▶ _WHAT YOU SHOULD DO_: Look through the data below and show every line that includes "root".

[Bounding box coordinate data]
○ ○ ○
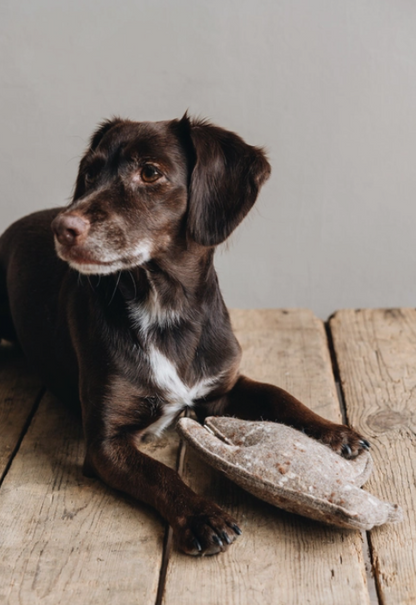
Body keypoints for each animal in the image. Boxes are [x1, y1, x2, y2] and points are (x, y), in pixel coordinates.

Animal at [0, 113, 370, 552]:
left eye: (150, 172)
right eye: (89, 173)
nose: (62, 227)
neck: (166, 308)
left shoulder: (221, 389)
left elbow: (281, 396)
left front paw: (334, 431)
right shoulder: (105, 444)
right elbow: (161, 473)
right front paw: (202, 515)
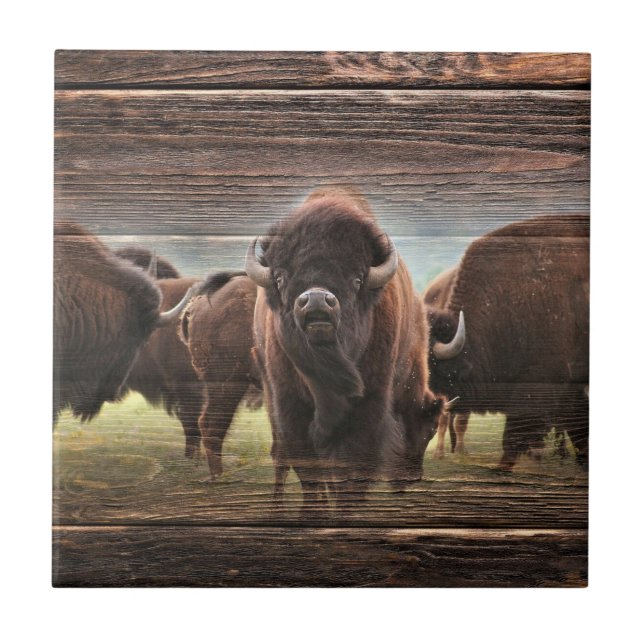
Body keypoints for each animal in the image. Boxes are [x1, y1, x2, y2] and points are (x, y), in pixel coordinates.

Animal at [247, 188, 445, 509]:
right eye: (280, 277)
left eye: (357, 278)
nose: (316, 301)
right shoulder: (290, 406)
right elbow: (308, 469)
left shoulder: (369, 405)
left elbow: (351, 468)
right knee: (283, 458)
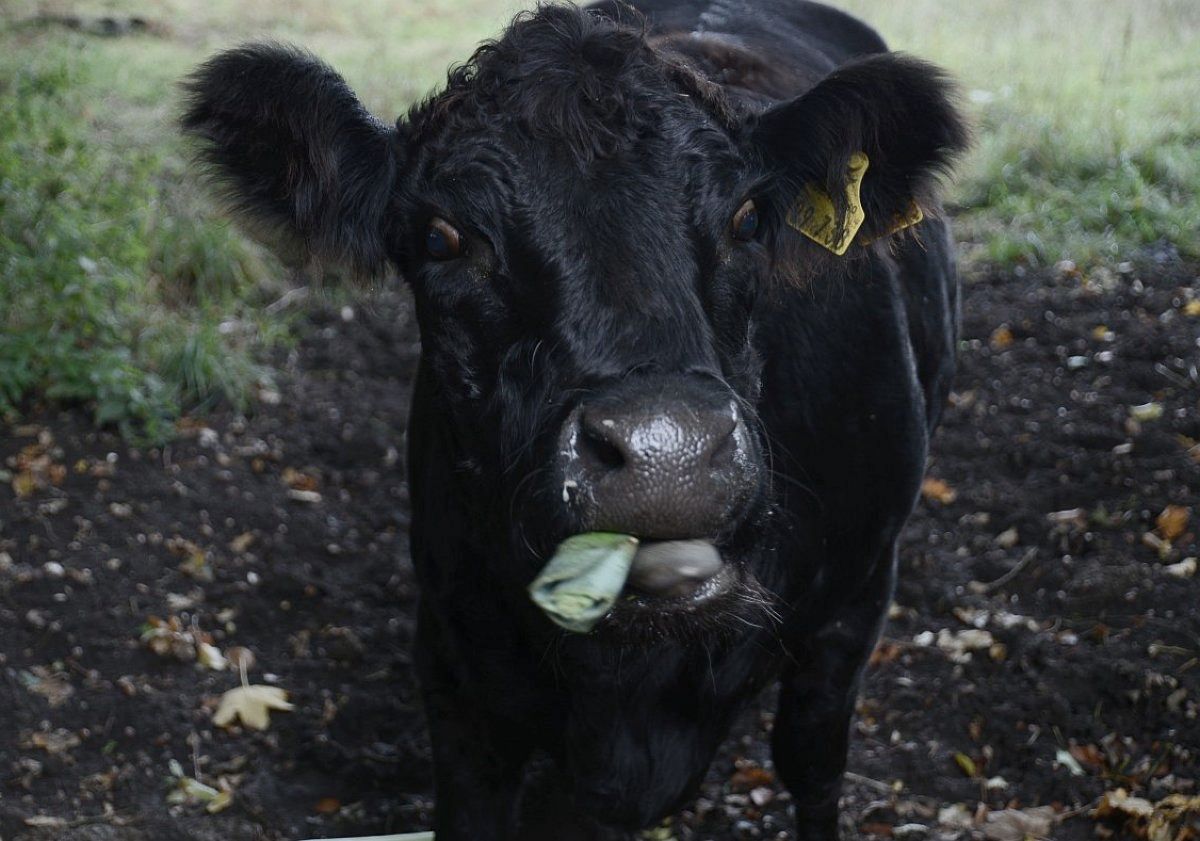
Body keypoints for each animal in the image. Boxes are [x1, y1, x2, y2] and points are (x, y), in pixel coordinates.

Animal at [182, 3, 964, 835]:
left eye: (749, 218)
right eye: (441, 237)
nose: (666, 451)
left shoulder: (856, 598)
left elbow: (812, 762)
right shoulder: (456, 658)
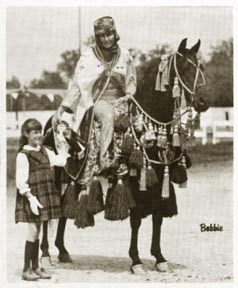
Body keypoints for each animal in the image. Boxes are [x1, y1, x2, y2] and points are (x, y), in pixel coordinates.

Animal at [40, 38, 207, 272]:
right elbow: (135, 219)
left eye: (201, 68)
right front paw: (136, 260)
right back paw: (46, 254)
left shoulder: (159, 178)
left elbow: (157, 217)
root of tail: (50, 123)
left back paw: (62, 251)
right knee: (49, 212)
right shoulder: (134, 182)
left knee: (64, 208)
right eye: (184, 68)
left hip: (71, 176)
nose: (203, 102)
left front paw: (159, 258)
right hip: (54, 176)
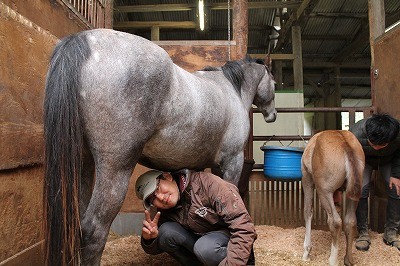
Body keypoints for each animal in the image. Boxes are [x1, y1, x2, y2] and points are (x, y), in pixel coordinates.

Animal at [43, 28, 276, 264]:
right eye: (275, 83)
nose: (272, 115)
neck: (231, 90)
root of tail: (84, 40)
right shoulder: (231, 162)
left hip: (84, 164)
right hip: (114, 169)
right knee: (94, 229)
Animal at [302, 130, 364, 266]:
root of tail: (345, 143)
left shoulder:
○ ○ ○
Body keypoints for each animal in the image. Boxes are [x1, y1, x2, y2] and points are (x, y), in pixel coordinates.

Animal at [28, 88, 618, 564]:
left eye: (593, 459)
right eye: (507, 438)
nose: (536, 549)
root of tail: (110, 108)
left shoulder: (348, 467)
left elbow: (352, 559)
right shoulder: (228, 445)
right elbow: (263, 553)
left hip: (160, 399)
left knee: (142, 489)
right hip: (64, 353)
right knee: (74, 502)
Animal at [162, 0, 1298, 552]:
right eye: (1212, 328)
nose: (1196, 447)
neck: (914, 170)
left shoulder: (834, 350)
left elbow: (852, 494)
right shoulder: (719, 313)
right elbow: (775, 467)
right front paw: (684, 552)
○ ○ ○
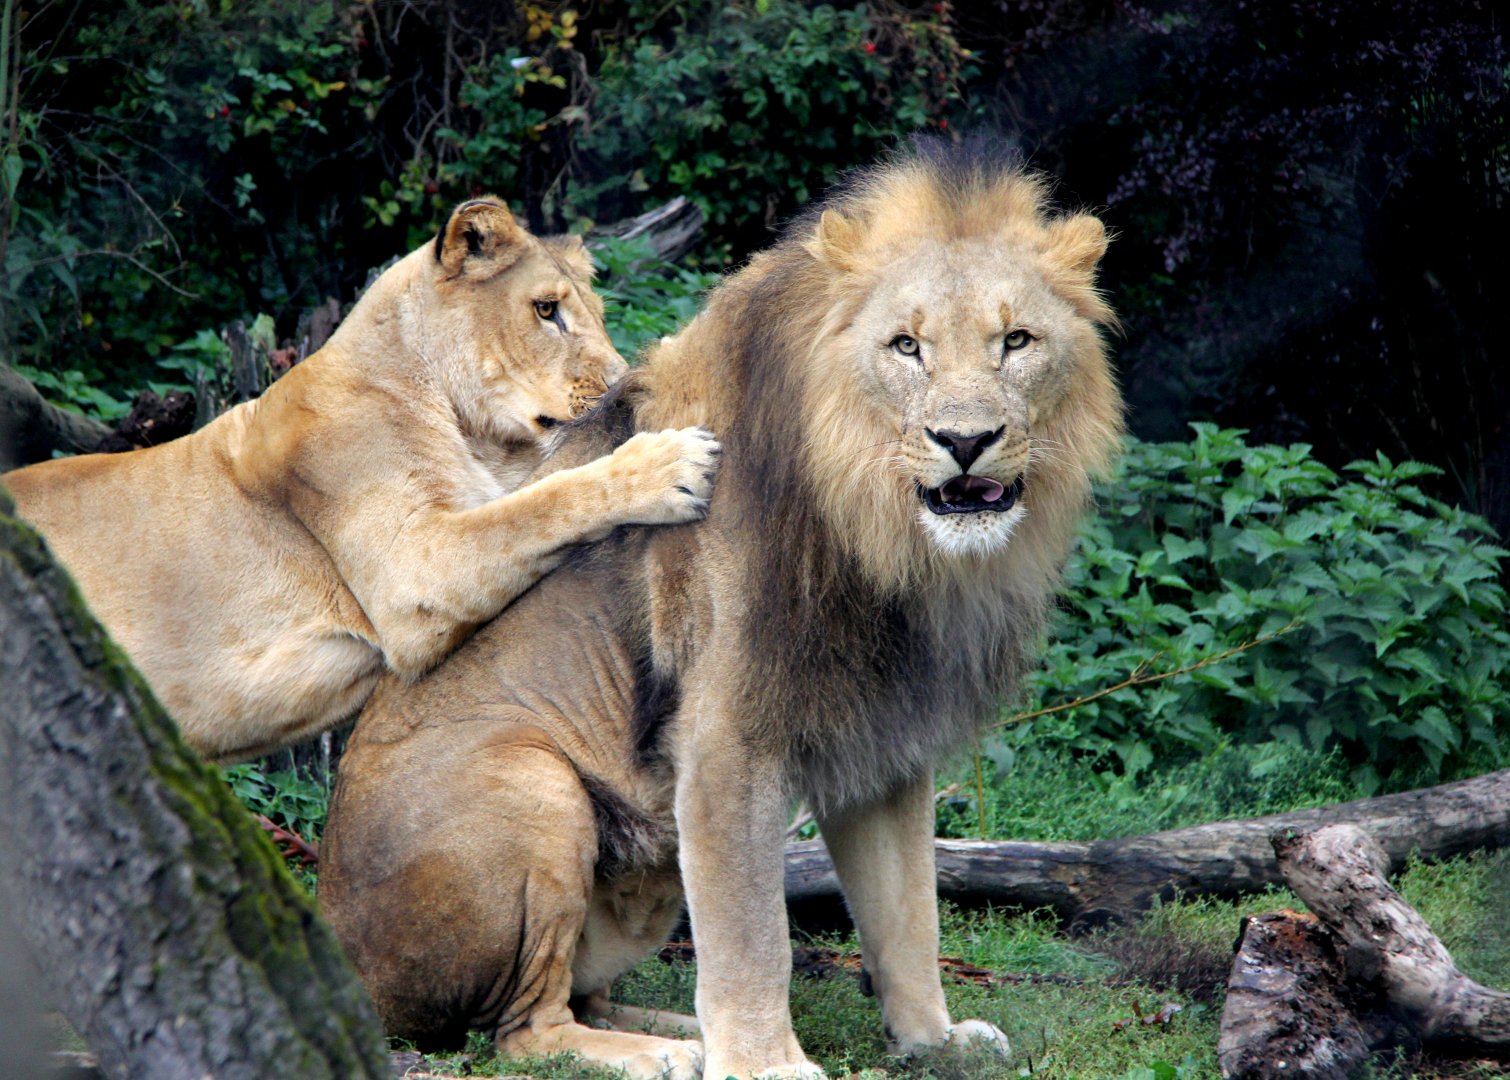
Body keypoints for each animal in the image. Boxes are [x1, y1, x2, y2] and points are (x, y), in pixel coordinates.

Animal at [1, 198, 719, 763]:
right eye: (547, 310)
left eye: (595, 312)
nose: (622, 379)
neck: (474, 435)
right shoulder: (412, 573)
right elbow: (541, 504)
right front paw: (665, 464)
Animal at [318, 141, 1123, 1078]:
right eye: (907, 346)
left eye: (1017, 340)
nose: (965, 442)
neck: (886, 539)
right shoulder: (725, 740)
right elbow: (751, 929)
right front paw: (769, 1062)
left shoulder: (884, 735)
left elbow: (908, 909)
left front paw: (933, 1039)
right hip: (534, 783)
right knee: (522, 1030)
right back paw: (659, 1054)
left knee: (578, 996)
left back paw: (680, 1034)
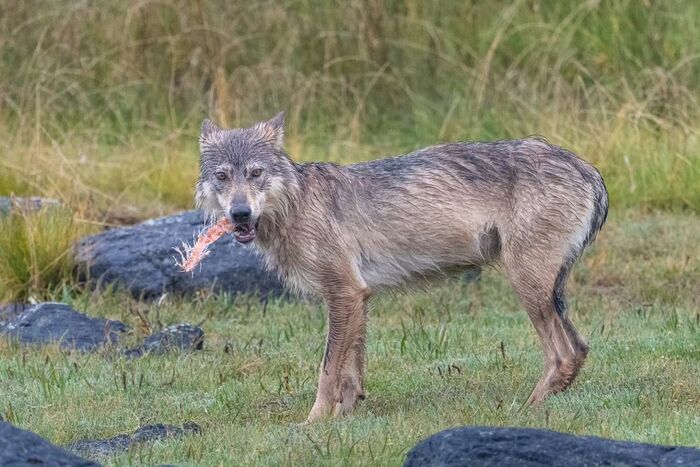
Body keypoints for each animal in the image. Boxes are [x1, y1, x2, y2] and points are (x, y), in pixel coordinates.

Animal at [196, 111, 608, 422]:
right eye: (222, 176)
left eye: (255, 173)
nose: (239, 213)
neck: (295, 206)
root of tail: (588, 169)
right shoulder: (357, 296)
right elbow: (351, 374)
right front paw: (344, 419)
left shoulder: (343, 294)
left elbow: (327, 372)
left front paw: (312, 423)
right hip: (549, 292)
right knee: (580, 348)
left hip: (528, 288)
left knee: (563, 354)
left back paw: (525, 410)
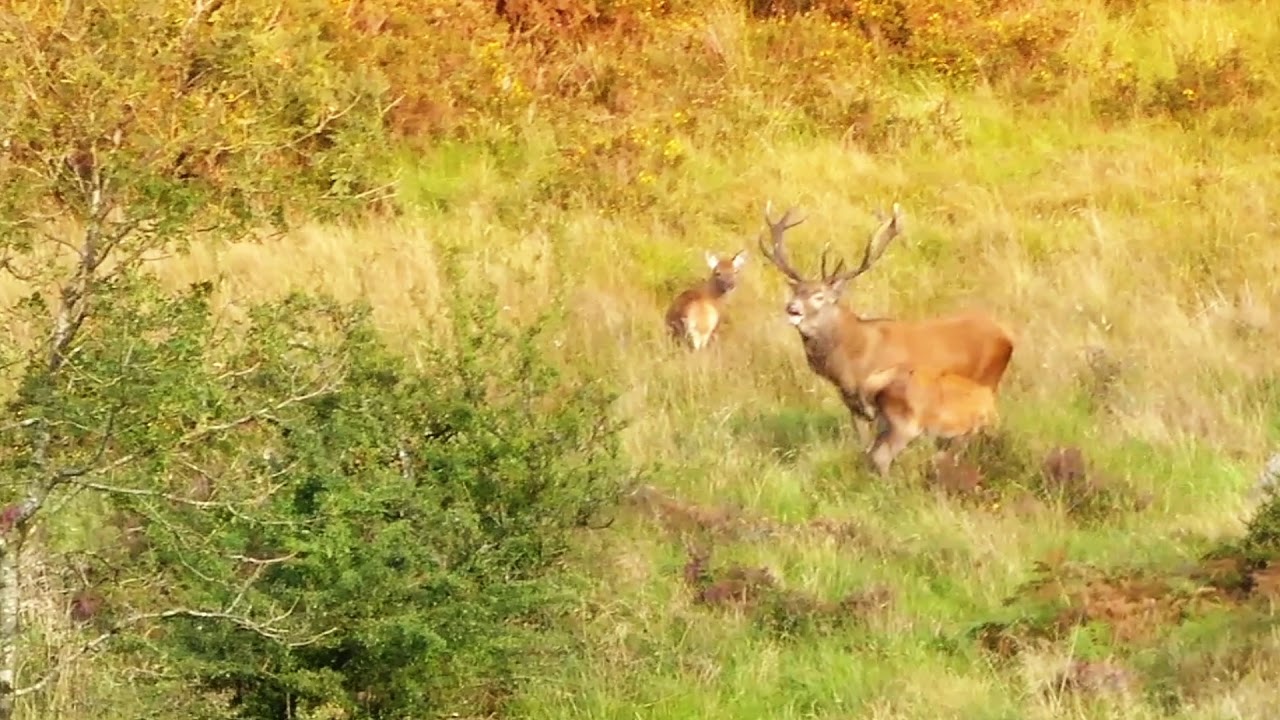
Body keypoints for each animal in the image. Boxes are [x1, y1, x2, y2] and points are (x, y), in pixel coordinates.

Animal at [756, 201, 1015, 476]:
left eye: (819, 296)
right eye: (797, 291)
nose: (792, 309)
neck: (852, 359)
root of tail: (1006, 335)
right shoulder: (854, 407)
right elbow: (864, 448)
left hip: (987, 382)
○ ○ ○
▶ _OUTPUT BELOW_:
root of tail: (50, 123)
root of tail: (84, 40)
root of tail: (345, 143)
root of tail: (110, 108)
root of tail: (588, 169)
root of tail: (1006, 335)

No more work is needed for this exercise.